O copeiro Robson Brasílio fez o cadastro no último sábado, 1 de fevereiro, mas quatro dias depois, o valor ainda não tinha sido depositado. “Disseram que ia cair hoje, mas eu já perdi a esperança”, desabafou. 

O prefeito de São Paulo, Ricardo Nunes (MDB) também anunciou que estuda oferecer aos moradores do Jardim Pantanal indenizações de até R$ 50 mil para retirá-los do bairro, que é uma área de várzea do rio Tietê. 

“Aonde eu vou comprar uma casa de R$ 20 a 50 mil? Só para construir essa casa, eu gastei R$ 70 mil”, disse a vendedora de algodão doce Zenaide de Oliveira Rigueiro, de 55 anos. “A minha vida inteira eu trabalhei para erguer essa casa”, disse. 

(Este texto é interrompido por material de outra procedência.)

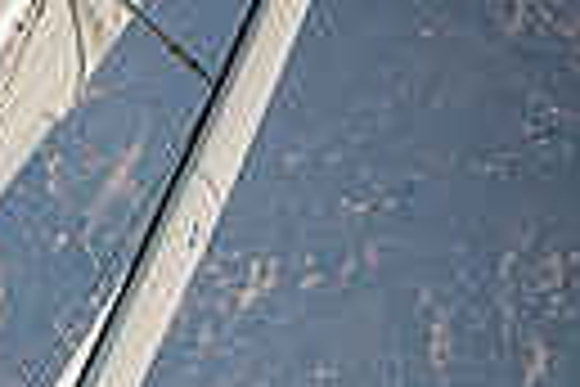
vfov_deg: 1.4
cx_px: -817
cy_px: 722
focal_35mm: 990
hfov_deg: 2.1
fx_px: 15949
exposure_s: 1/2000
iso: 500
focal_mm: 200
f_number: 8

Rigueiro se arriscou inúmeras vezes pela água da enchente, desde sábado, para buscar alimentos e cesta básica ao filho autista, de 14 anos. Ela é uma das moradoras que ainda não foi contemplada pelo auxílio emergencial da prefeitura.

Moradores se apoiam

Era 1h50 da madrugada de sábado, 1 de fevereiro, quando Lucilene dos Santos, de 29 anos, gravou o seu primeiro vídeo sobre a chuva e publicou na sua conta do Instagram, onde reunia pouco mais de oito mil seguidores. Em pouco mais de uma hora, a rua onde ela mora estava submersa e ela alertava aos vizinhos que a acompanham nas redes sobre o volume da água. 

Conforme as suas publicações ganhavam mais visualizações, a influenciadora Luuh do Babado, como é conhecida, usava sua popularidade nas redes para pedir ajuda de autoridades e comerciantes locais que pudessem contribuir com mantimentos. 

“Gente, quem puder compartilhar, compartilhe: a escola Mururés está dando abrigo. Você que conhece alguém que não tem pra onde ir. A escola Mururés está abrigando”, disparou a influenciadora. 

Com a repercussão dos seus vídeos que mostravam os impactos das chuvas no bairro, Luuh do Babado começou a receber e distribuir doações. O número de seguidores dela saltou de oito para 15 mil. 

Mãe de quatro filhos, a influenciadora digital também perdeu tudo em casa e está abrigada provisoriamente na casa da irmã, na rua Mururés, onde ela e a família montaram uma cozinha solidária, onde são distribuídas marmitas nas três principais refeições do dia, lanches pela tarde, água, roupas e kits de higiene doados pelos comerciantes e moradores. 

Até às 14h do dia 5 de fevereiro, os voluntários e familiares da influenciadora haviam distribuído aproximadamente 300 marmitas. “A gente está fazendo, o que eles [Prefeitura e Governo de São Paulo] deveriam fazer”, disse.